About this exercise => Return each line of the data below exactly, omitting any pictures.

=== Data provided ===

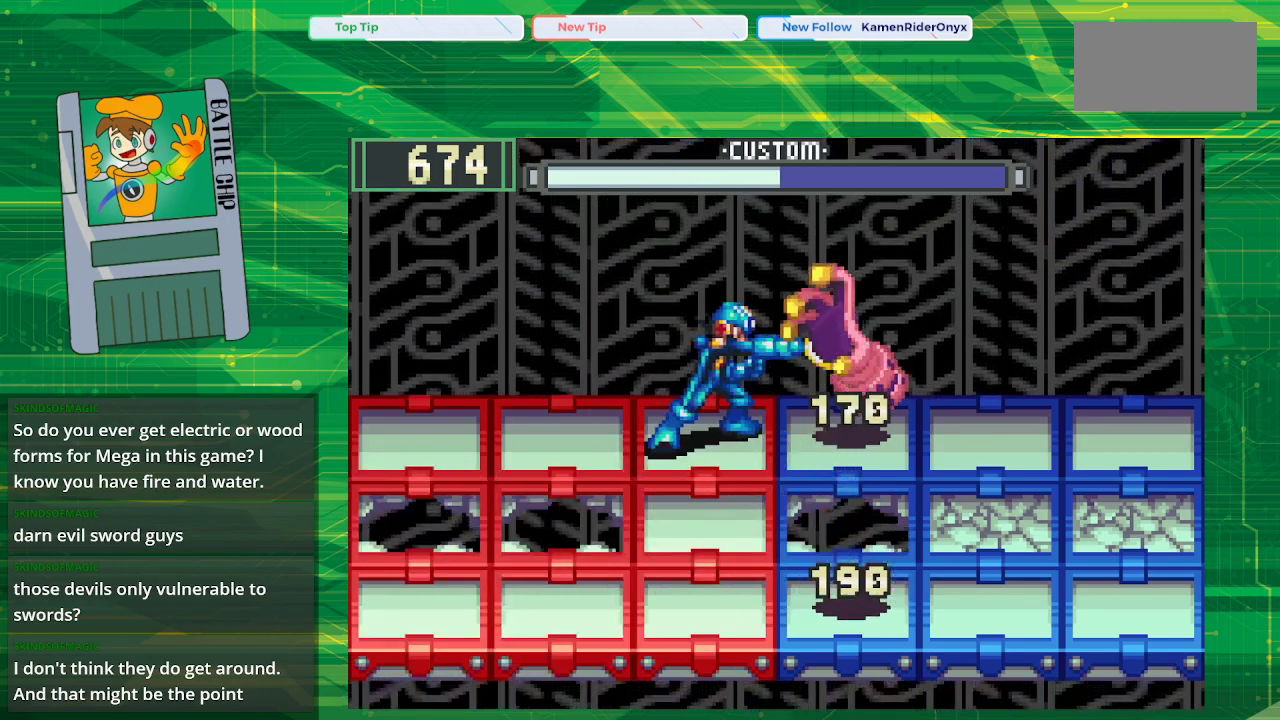
{"buttons": ["B"], "events": [[67, "B", "down"], [133, "B", "up"], [200, "B", "down"], [250, "B", "up"], [350, "B", "down"], [417, "B", "up"], [483, "B", "down"]]}
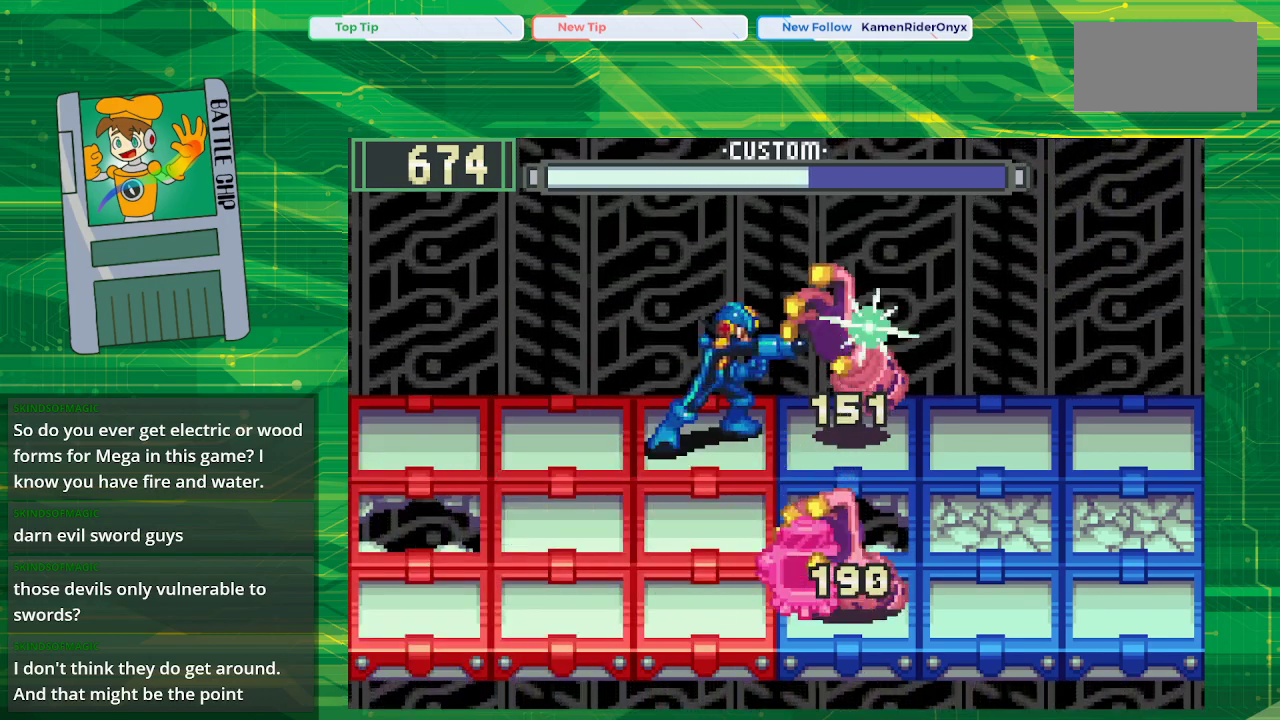
{"buttons": [], "events": [[67, "B", "up"], [133, "B", "down"], [217, "B", "up"], [317, "B", "down"], [350, "B", "up"], [450, "B", "down"], [500, "B", "up"]]}
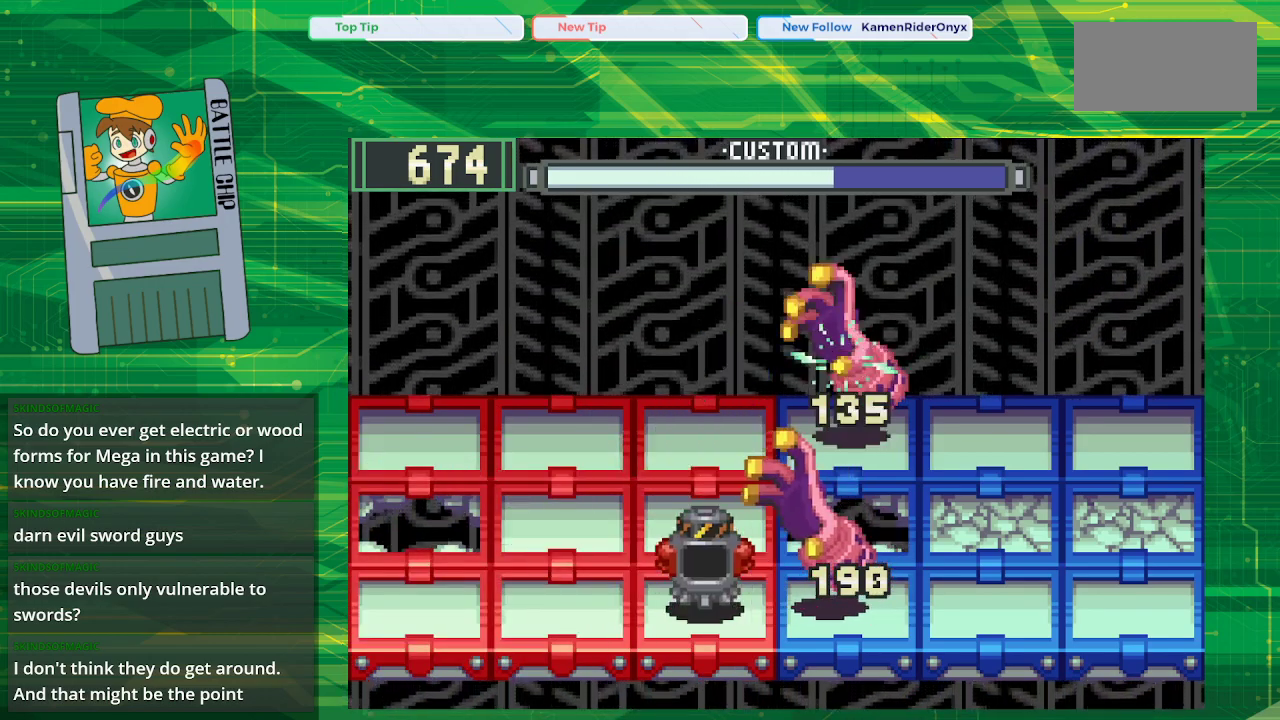
{"buttons": [], "events": [[100, "B", "down"], [167, "B", "up"], [250, "B", "down"], [300, "B", "up"], [417, "B", "down"], [433, "B", "up"]]}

===

Answer to the exercise =>
{"buttons": ["B"], "events": [[67, "B", "down"], [133, "B", "up"], [200, "B", "down"], [250, "B", "up"], [350, "B", "down"], [417, "B", "up"], [483, "B", "down"]]}
{"buttons": [], "events": [[67, "B", "up"], [133, "B", "down"], [217, "B", "up"], [317, "B", "down"], [350, "B", "up"], [450, "B", "down"], [500, "B", "up"]]}
{"buttons": [], "events": [[100, "B", "down"], [167, "B", "up"], [250, "B", "down"], [300, "B", "up"], [417, "B", "down"], [433, "B", "up"]]}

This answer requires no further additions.